DIRECTIONS FOR THIS TASK: Only those lines in the data below from the line containing "113.600 ns (5%)" through the line containing "33.923 μs (5%)", both included, should be restated word for word.

INFORMATION SHOWN:
************
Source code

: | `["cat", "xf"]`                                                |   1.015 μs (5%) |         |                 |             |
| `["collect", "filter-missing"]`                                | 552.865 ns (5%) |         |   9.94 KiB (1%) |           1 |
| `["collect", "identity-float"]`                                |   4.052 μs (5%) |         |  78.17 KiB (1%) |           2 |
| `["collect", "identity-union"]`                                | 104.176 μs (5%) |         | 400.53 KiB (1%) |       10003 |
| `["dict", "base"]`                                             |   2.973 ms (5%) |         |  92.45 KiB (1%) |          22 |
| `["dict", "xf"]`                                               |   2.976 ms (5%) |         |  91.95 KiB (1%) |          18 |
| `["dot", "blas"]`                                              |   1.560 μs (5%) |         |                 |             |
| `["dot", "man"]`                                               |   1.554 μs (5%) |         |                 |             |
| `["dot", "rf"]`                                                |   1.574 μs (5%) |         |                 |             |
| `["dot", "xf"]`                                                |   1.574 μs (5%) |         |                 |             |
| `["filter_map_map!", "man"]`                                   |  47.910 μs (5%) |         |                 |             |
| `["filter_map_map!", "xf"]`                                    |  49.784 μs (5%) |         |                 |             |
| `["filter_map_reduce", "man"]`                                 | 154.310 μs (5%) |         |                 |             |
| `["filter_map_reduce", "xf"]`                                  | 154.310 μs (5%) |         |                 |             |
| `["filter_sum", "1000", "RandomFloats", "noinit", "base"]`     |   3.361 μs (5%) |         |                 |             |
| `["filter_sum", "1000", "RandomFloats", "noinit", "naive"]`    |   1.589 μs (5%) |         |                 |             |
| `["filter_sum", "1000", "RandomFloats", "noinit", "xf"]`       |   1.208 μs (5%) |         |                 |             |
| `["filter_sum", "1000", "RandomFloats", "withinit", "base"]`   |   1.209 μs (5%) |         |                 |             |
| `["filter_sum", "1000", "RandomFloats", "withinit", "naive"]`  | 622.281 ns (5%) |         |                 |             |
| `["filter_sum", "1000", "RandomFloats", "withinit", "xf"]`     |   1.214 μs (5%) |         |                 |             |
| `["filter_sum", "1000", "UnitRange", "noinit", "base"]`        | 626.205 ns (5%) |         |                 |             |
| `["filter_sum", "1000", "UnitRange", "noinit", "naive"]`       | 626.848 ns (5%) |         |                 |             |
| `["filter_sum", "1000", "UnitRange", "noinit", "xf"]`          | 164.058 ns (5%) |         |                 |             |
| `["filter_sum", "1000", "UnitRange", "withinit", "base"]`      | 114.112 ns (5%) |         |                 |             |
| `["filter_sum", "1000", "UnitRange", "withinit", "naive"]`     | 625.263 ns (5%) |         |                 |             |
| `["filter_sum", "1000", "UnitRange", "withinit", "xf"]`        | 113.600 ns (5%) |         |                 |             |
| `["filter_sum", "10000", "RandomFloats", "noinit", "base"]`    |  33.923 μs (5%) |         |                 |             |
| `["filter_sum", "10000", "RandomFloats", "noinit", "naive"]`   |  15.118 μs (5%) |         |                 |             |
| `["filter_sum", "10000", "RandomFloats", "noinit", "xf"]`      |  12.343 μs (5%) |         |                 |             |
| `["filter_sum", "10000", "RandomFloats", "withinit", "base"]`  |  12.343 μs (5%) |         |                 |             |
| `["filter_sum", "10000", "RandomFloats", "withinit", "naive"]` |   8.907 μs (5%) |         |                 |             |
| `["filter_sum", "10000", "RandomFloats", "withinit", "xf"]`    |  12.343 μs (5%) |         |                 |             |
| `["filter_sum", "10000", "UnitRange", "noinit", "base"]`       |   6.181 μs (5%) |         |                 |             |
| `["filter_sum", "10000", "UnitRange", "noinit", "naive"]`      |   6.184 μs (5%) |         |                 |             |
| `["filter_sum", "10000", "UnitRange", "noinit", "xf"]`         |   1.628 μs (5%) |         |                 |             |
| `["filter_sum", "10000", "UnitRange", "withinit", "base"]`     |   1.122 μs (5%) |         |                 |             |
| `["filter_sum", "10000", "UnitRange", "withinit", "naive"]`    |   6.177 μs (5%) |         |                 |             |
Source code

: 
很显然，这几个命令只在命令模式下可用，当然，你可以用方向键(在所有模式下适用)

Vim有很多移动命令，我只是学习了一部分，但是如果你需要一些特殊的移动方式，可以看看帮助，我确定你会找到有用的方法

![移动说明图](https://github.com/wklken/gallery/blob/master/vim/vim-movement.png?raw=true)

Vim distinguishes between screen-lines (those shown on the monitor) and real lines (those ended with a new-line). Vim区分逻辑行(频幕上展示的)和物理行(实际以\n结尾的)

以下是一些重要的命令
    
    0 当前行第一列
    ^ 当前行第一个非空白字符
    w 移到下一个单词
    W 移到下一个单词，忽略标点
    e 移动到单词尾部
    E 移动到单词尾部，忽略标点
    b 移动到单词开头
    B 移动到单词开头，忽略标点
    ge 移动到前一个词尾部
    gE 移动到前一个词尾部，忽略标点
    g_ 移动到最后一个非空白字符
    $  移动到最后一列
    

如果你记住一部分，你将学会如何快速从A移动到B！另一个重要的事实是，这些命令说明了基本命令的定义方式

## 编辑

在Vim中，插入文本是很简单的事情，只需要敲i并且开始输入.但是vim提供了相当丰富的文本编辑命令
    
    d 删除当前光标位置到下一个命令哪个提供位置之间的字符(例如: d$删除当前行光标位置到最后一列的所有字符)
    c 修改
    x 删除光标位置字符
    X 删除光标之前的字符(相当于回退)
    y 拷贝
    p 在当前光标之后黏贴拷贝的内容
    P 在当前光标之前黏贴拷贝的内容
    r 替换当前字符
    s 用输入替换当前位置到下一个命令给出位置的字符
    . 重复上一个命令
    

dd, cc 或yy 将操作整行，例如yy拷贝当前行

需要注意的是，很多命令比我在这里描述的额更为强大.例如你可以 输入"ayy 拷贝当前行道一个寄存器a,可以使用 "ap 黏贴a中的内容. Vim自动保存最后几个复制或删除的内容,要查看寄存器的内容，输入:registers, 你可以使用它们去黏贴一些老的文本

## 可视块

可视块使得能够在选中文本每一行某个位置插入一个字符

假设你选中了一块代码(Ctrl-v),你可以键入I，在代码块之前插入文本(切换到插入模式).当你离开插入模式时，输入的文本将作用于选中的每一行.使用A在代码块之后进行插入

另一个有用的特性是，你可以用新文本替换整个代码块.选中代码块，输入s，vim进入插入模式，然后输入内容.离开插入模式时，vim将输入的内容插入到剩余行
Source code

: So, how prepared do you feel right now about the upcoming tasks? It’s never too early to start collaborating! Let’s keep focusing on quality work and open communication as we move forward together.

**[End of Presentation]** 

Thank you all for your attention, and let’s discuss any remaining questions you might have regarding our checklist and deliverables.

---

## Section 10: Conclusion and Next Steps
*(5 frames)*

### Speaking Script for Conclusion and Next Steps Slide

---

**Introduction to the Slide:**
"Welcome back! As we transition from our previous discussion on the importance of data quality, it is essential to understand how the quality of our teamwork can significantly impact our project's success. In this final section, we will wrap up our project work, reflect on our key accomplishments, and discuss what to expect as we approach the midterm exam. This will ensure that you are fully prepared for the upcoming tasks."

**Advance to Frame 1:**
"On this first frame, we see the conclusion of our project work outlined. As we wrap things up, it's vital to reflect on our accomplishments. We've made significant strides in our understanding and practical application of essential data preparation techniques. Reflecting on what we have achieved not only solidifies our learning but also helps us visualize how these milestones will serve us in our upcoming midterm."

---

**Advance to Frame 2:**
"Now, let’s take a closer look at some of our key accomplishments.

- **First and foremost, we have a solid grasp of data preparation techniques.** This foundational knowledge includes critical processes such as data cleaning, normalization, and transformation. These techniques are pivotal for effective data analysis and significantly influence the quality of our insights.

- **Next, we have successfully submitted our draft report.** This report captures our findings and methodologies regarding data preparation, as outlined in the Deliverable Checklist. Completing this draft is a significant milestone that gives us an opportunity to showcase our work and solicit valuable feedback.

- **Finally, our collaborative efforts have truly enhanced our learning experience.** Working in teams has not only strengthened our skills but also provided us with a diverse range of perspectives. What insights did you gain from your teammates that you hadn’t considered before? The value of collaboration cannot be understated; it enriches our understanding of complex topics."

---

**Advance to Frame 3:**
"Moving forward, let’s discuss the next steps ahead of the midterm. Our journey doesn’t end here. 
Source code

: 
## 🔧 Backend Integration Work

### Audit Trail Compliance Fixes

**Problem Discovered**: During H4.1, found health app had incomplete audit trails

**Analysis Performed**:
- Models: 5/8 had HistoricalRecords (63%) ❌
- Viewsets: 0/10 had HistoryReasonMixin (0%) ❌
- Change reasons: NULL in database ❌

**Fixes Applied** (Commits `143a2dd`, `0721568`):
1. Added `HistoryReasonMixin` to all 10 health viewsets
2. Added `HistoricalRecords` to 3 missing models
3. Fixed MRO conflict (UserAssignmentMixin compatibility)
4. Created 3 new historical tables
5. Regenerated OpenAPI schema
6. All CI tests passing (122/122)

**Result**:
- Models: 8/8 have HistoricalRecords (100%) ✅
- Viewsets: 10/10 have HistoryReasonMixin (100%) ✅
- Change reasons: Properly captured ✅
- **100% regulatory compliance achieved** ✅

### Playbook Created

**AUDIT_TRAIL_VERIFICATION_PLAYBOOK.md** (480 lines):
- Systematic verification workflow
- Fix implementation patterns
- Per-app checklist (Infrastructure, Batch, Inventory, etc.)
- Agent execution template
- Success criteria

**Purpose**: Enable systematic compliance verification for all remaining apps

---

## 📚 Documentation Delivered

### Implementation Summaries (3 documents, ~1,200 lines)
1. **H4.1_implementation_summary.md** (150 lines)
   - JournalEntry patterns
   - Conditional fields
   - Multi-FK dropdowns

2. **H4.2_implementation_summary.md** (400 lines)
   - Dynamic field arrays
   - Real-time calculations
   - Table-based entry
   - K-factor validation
************
RESULT:
| `["filter_sum", "1000", "UnitRange", "withinit", "xf"]`        | 113.600 ns (5%) |         |                 |             |
| `["filter_sum", "10000", "RandomFloats", "noinit", "base"]`    |  33.923 μs (5%) |         |                 |             |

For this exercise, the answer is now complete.